Americans are profoundly aware of this thing known as “personal space.” It is a 1.5-foot radius that surrounds us at all times (excepting during subway rides and parades) and must be kept as barren of human presence as a demilitarized zone between two warring countries. In a show of goodwill, we will sometimes reach across this void for a handshake; in extreme situations we may dive in for an embrace.
But sometimes our protective zone disappears. For reasons to be explored, people feel they can, uninvited, invade our sovereign territory without so much as a by-your-leave. It’s as if some part of you was no more your own than the lamppost at the corner. Here are three such anatomical sections:
1 – A pregnant midsection. This is not something I have personally experienced, but I’ve heard enough about it from MFs. When one’s abdomen reaches the limit of the personal zone, people have reduced compunction about putting their hands on it to feel for movement inside. “That’s my stomach!” protested one MF indignantly. “Since when do you just put your hand on someone’s stomach?” I nodded sympathetically while eying her protruding belly.

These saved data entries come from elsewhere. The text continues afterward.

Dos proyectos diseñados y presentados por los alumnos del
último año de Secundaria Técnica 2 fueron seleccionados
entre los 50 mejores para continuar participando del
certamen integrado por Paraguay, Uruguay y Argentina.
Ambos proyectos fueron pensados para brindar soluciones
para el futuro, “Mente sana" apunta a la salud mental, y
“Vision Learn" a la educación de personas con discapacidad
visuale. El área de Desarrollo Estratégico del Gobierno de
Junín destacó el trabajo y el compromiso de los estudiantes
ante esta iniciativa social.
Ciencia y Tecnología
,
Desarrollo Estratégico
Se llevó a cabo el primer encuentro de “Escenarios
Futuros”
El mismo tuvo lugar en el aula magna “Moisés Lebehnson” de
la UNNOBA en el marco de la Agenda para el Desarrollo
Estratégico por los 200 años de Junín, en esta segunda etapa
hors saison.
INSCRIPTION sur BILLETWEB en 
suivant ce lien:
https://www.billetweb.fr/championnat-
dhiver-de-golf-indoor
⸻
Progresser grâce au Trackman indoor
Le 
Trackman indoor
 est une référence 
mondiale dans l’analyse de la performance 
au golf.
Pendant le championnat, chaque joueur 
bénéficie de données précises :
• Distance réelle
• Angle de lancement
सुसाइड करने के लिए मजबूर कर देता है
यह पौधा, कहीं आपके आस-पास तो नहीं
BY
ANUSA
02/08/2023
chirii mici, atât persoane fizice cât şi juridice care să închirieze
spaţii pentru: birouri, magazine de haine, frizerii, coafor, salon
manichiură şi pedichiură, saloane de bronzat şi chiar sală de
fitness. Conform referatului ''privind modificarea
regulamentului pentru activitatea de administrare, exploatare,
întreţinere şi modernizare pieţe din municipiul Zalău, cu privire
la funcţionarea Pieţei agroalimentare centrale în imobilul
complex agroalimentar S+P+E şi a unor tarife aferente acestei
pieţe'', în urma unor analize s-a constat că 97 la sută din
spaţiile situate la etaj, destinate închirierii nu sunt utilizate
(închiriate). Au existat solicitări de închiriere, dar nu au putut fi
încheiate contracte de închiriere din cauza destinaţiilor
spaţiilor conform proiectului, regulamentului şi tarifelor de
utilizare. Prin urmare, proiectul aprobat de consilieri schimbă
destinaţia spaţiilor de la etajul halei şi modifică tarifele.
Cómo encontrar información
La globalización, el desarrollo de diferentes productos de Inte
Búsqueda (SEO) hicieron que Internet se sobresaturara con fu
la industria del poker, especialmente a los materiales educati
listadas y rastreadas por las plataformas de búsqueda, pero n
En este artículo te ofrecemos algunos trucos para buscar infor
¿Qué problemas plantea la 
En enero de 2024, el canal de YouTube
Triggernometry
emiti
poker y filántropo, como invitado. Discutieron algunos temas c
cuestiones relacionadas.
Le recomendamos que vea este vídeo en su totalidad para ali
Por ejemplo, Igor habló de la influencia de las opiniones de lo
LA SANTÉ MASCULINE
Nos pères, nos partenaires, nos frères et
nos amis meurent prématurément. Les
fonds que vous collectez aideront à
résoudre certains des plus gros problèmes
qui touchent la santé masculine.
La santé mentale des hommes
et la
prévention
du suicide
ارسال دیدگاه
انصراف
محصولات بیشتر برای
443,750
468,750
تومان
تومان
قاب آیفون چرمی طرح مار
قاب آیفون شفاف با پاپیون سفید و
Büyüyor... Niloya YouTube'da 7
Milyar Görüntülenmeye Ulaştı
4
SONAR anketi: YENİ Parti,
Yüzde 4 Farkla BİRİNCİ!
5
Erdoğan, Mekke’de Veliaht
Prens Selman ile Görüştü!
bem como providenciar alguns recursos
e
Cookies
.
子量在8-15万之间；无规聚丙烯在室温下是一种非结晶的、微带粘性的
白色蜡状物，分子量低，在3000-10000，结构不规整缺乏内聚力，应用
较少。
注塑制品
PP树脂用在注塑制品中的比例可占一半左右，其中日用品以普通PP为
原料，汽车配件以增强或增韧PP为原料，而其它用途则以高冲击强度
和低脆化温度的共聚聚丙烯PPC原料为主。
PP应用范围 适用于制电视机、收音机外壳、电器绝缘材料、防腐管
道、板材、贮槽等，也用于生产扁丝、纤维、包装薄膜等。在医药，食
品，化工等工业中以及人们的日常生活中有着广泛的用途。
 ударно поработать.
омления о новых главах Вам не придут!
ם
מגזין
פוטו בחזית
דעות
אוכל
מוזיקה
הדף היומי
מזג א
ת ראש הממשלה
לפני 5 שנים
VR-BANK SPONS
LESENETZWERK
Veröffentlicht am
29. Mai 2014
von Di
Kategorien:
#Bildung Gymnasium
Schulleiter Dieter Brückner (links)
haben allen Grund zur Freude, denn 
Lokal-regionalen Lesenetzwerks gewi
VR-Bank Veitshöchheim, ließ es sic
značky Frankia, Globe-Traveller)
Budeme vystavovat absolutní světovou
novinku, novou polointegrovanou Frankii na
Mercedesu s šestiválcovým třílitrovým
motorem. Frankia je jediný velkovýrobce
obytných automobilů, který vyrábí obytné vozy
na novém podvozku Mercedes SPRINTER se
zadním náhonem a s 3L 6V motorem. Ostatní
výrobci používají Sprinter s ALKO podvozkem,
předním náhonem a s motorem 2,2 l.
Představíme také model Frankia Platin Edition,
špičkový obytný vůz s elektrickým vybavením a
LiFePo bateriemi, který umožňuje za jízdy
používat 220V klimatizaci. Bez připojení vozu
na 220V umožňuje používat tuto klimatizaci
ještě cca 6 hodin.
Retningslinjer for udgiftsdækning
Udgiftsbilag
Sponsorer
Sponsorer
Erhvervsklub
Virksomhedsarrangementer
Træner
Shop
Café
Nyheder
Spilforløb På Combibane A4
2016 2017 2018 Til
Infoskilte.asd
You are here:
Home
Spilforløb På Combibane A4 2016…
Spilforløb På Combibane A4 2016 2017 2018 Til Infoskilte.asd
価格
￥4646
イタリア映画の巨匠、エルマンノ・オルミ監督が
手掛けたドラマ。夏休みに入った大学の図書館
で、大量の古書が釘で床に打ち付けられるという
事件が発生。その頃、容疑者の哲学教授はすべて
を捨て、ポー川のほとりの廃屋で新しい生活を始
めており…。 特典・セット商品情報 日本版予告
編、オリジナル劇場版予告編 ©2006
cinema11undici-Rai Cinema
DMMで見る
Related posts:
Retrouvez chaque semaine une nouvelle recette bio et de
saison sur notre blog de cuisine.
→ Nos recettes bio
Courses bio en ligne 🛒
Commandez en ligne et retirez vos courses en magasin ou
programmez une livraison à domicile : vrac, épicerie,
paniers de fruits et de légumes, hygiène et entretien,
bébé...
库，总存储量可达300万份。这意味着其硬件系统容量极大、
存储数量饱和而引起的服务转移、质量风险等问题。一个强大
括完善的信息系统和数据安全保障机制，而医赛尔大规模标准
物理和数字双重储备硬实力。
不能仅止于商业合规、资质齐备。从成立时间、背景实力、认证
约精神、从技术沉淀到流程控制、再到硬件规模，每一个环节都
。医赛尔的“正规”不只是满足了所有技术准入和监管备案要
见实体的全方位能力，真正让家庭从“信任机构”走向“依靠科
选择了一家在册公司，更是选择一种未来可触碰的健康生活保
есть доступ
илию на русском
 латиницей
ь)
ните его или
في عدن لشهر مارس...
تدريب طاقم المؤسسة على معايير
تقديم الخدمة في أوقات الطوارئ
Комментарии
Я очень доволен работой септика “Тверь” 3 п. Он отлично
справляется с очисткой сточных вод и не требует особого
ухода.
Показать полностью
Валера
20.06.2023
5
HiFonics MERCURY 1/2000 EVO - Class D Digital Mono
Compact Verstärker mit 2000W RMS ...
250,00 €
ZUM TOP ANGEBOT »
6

It doesn’t look much like a stomach, and truth be told, I’m as curious as anyone else. I haven’t felt a baby kick since Good4 was nascent, and I was only four back then.
2 – Corkscrew curls. This is my own personal cross to bear. I may be absorbed in a book or a spreadsheet or just sitting in class when I feel a slight tug at my scalp. Then another. Finally, it isn’t so slight anymore; the explorer has given a lock of hair a solid tug just to see what happens. In the general world, such an assay is followed by “How do you get it to do that?” as if screwy hair is something I consciously create every morning with a magic potion. In college, a world unto itself, the inhabitants have something different on their minds. After the tug they usually muse aloud, “I wonder what the Hooke’s law spring constant is.”
3 – Forearms. While the midsectional pat may be performed predominantly by women, the forearm punch is a male intrusion. It is a way of saying “I know you well enough to invade your space and impose minor damage without incurring retaliation!” Or, in more masculine terms, “We good buds!” Possibly it also means “I want to be your good bud!” because I’ve been on the receiving end from several guys, and if we were good buds they’d know better than to touch me. So it’s either that, or they mistake me for one of the guys. Ouch.
Am I missing anything? I know chazal say that one’s face is public property, but they didn’t mean that it was open to physical advances. Rather, they meant you should keep it looking pretty – preferably smiley – much the way you mow your lawn and whitewash your fence. Which people are supposed to stay off of.